Officials of the various international organizations that have been trying
to build Palestinian institutions for self-rule said the damage to
Palestinian records and data was a very high price to pay for the
possibility of finding some incriminating information. They said the
Israelis seemed not to have made a distinction between the political
leadership and the civil service.

Nigel Roberts, the World Bank country director for the Palestinian areas,
who toured Ramallah today for a preliminary assessment of the damage, said
the Israeli actions represented a serious setback for international
donors. "What is ironic here is that the donors have been building these
institutions, inter alia, at the request of the state of Israel," he said.

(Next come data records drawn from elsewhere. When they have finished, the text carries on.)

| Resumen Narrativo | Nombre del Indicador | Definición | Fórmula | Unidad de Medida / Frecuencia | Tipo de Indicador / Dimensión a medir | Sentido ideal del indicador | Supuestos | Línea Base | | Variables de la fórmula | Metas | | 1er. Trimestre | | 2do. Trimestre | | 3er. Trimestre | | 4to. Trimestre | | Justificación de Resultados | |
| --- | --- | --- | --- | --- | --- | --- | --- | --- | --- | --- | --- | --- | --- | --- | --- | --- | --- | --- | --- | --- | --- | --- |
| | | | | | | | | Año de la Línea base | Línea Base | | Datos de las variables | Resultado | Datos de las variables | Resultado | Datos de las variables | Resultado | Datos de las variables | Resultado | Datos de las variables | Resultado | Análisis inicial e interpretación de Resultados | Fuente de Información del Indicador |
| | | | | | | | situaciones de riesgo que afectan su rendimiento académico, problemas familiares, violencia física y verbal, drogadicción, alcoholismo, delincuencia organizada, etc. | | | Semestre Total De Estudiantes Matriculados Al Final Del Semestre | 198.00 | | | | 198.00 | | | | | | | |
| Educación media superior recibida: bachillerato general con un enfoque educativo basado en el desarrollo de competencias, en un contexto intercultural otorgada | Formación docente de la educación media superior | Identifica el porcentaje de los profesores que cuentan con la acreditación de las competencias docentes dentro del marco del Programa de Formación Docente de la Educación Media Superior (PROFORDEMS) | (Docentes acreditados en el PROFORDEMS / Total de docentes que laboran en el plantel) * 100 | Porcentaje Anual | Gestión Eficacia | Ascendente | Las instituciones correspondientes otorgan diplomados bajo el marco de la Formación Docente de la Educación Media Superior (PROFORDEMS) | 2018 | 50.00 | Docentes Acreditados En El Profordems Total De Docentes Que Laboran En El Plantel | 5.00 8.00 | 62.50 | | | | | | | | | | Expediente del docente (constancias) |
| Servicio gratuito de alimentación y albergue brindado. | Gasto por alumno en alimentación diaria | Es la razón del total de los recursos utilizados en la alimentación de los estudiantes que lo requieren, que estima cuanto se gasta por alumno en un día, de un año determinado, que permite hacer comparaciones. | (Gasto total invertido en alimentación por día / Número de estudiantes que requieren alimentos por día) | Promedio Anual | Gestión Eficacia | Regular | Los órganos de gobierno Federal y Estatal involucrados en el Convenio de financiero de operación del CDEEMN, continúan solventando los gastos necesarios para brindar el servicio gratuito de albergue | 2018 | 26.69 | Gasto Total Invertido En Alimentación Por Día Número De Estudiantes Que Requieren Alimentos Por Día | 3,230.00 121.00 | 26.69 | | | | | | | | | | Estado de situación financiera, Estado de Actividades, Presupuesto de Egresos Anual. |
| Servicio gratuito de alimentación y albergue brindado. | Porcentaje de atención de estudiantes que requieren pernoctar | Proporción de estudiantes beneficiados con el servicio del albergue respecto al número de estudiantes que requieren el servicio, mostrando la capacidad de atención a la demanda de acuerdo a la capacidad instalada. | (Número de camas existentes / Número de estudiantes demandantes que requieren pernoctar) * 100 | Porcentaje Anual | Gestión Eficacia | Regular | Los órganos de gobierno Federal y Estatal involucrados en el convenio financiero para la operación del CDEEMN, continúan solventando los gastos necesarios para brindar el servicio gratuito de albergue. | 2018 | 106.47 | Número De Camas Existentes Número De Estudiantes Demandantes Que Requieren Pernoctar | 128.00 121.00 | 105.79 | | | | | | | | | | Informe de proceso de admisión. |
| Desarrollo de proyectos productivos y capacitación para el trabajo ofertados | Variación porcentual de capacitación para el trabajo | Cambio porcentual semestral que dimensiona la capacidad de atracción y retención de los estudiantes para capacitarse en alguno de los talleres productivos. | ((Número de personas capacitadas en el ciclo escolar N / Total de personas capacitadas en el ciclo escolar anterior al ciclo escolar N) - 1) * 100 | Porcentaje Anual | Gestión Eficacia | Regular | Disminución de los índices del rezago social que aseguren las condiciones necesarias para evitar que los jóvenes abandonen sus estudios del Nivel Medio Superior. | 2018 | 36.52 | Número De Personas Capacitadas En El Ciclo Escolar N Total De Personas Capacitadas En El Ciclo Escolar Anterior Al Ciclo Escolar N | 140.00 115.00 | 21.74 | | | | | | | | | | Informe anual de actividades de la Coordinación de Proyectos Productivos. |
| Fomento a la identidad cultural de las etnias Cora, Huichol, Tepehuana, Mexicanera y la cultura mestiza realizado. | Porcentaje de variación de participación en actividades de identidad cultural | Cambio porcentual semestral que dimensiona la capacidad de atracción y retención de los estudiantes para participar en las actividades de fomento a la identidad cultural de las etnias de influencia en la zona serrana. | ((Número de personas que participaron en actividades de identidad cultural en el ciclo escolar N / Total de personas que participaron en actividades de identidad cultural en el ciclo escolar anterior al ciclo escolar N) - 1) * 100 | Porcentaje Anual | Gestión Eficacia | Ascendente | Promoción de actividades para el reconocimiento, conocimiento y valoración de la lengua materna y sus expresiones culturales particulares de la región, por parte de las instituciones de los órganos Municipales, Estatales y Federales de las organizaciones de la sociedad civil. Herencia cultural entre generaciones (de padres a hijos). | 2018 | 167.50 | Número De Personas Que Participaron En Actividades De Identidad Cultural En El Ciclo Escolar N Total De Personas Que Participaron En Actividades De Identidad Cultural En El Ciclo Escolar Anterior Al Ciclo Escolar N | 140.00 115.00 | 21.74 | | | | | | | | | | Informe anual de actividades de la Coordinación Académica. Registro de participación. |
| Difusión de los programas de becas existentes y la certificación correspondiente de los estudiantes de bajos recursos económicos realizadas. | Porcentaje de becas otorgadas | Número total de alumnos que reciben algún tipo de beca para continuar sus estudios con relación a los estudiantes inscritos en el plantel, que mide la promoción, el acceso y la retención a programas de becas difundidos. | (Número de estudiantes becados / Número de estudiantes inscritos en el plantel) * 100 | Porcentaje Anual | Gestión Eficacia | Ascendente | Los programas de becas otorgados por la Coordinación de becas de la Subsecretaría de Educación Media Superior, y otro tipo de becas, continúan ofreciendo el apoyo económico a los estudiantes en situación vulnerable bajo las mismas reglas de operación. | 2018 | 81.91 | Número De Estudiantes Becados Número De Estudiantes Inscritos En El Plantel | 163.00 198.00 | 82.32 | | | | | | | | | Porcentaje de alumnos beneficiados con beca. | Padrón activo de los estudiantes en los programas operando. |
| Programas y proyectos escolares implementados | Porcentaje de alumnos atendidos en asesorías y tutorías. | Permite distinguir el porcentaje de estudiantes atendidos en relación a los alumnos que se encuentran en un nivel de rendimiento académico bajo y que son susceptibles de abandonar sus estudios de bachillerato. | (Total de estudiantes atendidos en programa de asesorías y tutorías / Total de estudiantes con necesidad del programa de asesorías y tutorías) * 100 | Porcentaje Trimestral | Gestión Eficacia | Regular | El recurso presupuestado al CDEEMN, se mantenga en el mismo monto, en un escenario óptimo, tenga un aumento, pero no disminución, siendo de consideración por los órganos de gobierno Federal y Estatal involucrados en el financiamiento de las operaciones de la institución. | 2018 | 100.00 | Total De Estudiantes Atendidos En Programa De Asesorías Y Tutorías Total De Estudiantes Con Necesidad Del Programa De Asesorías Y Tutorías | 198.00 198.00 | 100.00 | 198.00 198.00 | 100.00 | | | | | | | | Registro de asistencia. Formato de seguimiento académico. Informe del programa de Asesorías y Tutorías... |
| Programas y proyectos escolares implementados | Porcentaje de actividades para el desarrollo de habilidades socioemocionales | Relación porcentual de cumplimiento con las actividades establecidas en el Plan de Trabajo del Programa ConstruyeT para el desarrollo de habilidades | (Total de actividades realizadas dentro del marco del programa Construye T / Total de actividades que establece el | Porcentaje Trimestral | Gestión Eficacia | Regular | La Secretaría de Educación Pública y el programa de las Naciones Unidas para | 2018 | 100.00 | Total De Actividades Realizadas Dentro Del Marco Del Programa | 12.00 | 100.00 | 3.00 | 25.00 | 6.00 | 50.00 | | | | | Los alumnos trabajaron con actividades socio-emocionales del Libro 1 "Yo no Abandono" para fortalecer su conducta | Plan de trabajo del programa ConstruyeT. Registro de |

The damage to the ministries is only a fraction of the destruction up and
down the West Bank from the Israeli incursion. But in contrast to the
physical damage, the loss of data could create long-term complications. At
the Finance Ministry, officials said all payroll data for the Palestinian
Authority seemed to be gone, so paying salaries, benefits and insurance to
teachers, hospital workers, civil servants and police officers would pose
a serious problem.

Salah Soubani, director of the information department at the Ministry of
Education, said the Israelis had searched the ministry twice. He said that
in the first raid, tanks and armored personnel carriers smashed through
the iron gate, and that the soldiers made him open doors in case of booby
traps.

He said he tried to argue that the ministry served children, that it was
protected by Unesco. "The soldier just smiled and told me to go outside,"
he said. "I waited six hours in the rain."

Dr. Hommos, the deputy minister of education, said the immediate priority
was reopening schools, many of which had been used by the Israeli Army for
barracks or temporary detention facilities.  "I think we have to raise the
question of giving Palestinian children the right to go back to school,"
he said, adding that with curfews and restrictions through the West Bank,
it would not be easy.

"This is the Israeli people searching for peace," he said sadly. "This is
how you put peace in our minds, and in our children?"